Hermantown saves the cheerleaders

Don’t mess with the cheerleaders.

In northeast Minnesota, the Hermantown School Board last night caved to the public outcry it prompted when it cut $2,500 from the cheerleading program. The elimination of two elementary school teachers remains in force, but the cheerleaders are coming back.

School Board Chairman Greg Carlson isn’t happy about reversing a decision about an extracurricular program.

“It’s OK to cut classrooms; just don’t cut extracurriculars,” he said, according to the Duluth News Tribune. “All we have to do is fill up the boardroom and they’ll get reinstated.”

Cheerleaders worked to raise more than $1,000 in efforts to pay for the program, and also began an online petition and a physical petition at school. Together they garnered about 1,300 signatures.

Senior cheerleader Taylor Grimsbo said she thinks the decision came so quickly because of the large number of supporters for the students.

The students put in a lot of work in the last couple of weeks to save their program, said junior Courtney Martin.

“It’s the best feeling I’ve ever had in my life knowing I get to cheer another year,” she said.

The controversy fueled an ongoing debate: When schools are cutting, what is the value of extracurricular programs?

  • My old high school would cut science before it cut football.

  • Jim G

    About 70% of expenditures in school districts go to personnel and most of those are teachers. Cutting two elementary classrooms is a huge hit for a small district like Hermantown and will affect many more kids’ education than the targeted extra-curricular program. As unfortunate as these cuts are, they highlight the funding gap between our smaller rural districts and the large, richer suburban/urban ones. All of our students are entitled to a comparable and effective public education. It’s time to provide the necessary funding to close these gaps.

  • jon

    When I Was in Jr. high they threatened to cut band and orchestra… PTA had none of it.

    Instead they cut sports.
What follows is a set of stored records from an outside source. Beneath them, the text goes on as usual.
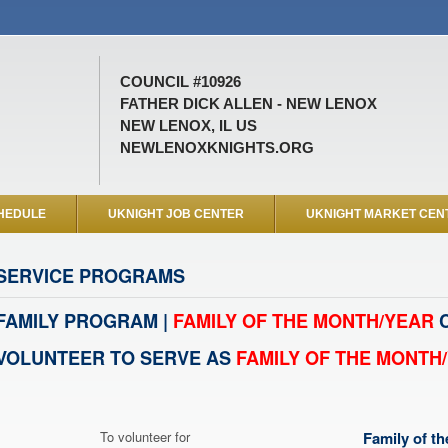
COUNCIL #10926
FATHER DICK ALLEN - NEW LENOX
NEW LENOX, IL US
NEWLENOXKNIGHTS.ORG
HEDULE
UKNIGHT JOB CENTER
UKNIGHT MARKET CEN
SERVICE PROGRAMS
FAMILY PROGRAM |
FAMILY OF THE MONTH/YEAR
C
VOLUNTEER TO SERVE AS
FAMILY OF THE MONTH
To volunteer for
Family of t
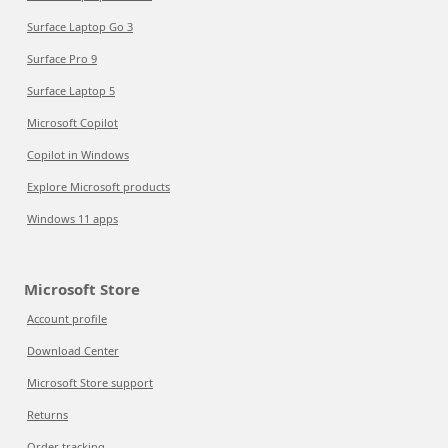
Surface Laptop Go 3
Surface Pro 9
Surface Laptop 5
Microsoft Copilot
Copilot in Windows
Explore Microsoft products
Windows 11 apps
Microsoft Store
Account profile
Download Center
Microsoft Store support
Returns
Order tracking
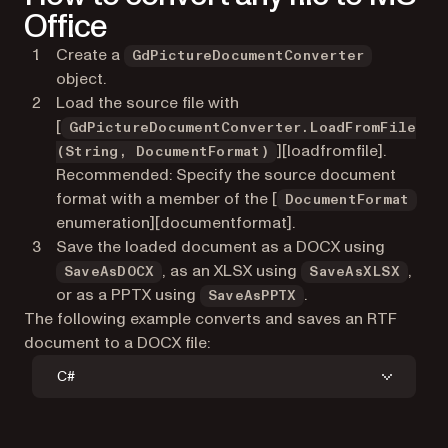
Office
Create a
GdPictureDocumentConverter
object.
Load the source file with
[
GdPictureDocumentConverter.LoadFromFile
][loadfromfile].
(String, DocumentFormat)
Recommended: Specify the source document
format with a member of the [
DocumentFormat
enumeration][documentformat].
Save the loaded document as a DOCX using
, as an XLSX using
,
SaveAsDOCX
SaveAsXLSX
or as a PPTX using
.
SaveAsPPTX
The following example converts and saves an RTF
document to a DOCX file:
C#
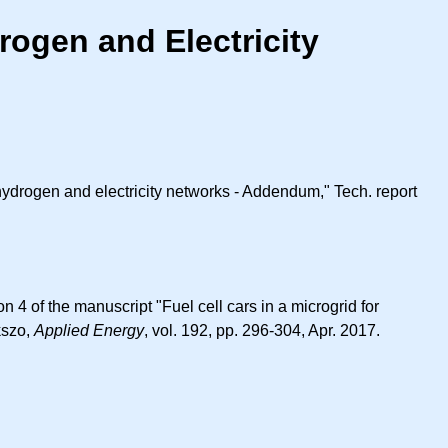
rogen and Electricity
 hydrogen and electricity networks - Addendum," Tech. report
4 of the manuscript "Fuel cell cars in a microgrid for
kszo,
Applied Energy
, vol. 192, pp. 296-304, Apr. 2017.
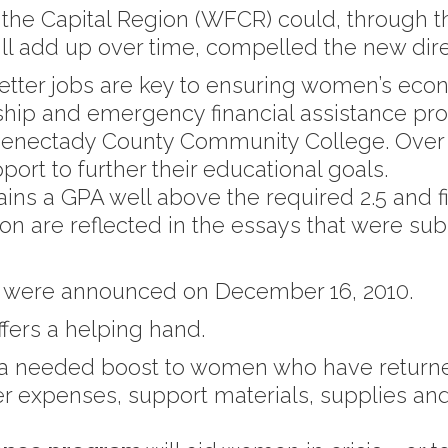
the Capital Region (WFCR) could, through th
ll add up over time, compelled the new dire
etter jobs are key to ensuring women’s econo
ip and emergency financial assistance pro
henectady County Community College. Ove
ort to further their educational goals.
s a GPA well above the required 2.5 and fits
n are reflected in the essays that were subm
nts were announced on December 16, 2010.
ers a helping hand.
a needed boost to women who have returned
ver expenses, support materials, supplies an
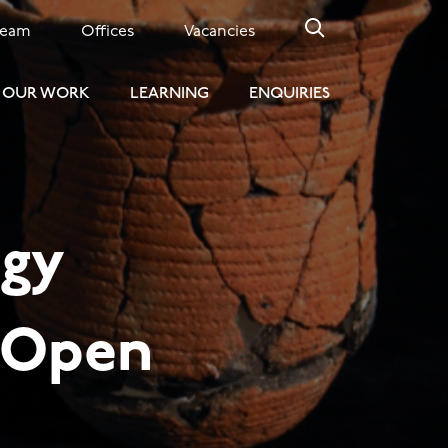
Team
Offices
Vacancies
OUR WORK
LEARNING
ENQUIRIES
ogy
l Open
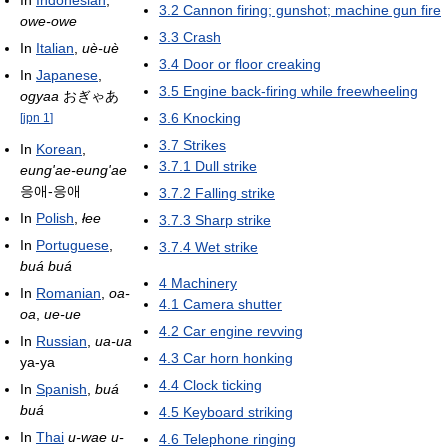
3.2
Cannon firing; gunshot; machine gun fire
owe-owe
3.3
Crash
In
Italian
,
uè-uè
3.4
Door or floor creaking
In
Japanese
,
3.5
Engine back-firing while freewheeling
ogyaa
おぎゃあ
3.6
Knocking
[
jpn 1
]
3.7
Strikes
In
Korean
,
3.7.1
Dull strike
eung'ae-eung'ae
응애-응애
3.7.2
Falling strike
In
Polish
,
łee
3.7.3
Sharp strike
In
Portuguese
,
3.7.4
Wet strike
buá buá
4
Machinery
In
Romanian
,
oa-
4.1
Camera shutter
oa
,
ue-ue
4.2
Car engine revving
In
Russian
,
ua-ua
4.3
Car horn honking
уа-уа
4.4
Clock ticking
In
Spanish
,
buá
buá
4.5
Keyboard striking
In
Thai
u-wae u-
4.6
Telephone ringing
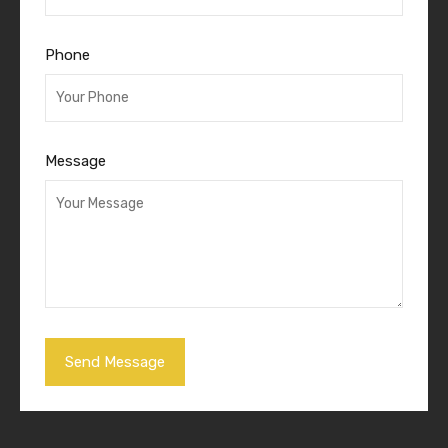
Phone
Message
In retrospect it was a very odd thing for a blue collar neighborhood to do, but the band parents put up a much better argument than the sports parents (many of whom didn’t bother to get involved).

    a year later the band started competing at regional band competitions, the next year they started winning, when we moved no one dared talk about cutting music in the school.

    Sports and band were a level footing in the high school, (I did not participate in band any more at that age) though the band had a lot more trophies in their display case… probably because at least one feeder school put more emphasis on band that on football.

  • JDan

    Compare the numbers it probably saved well over $100,000 to cut the two teachers and have slightly higher classroom numbers. The cheerleading program was only costing the school $2,500 do the math. If there is outcry one is able to be overcome the other not so much.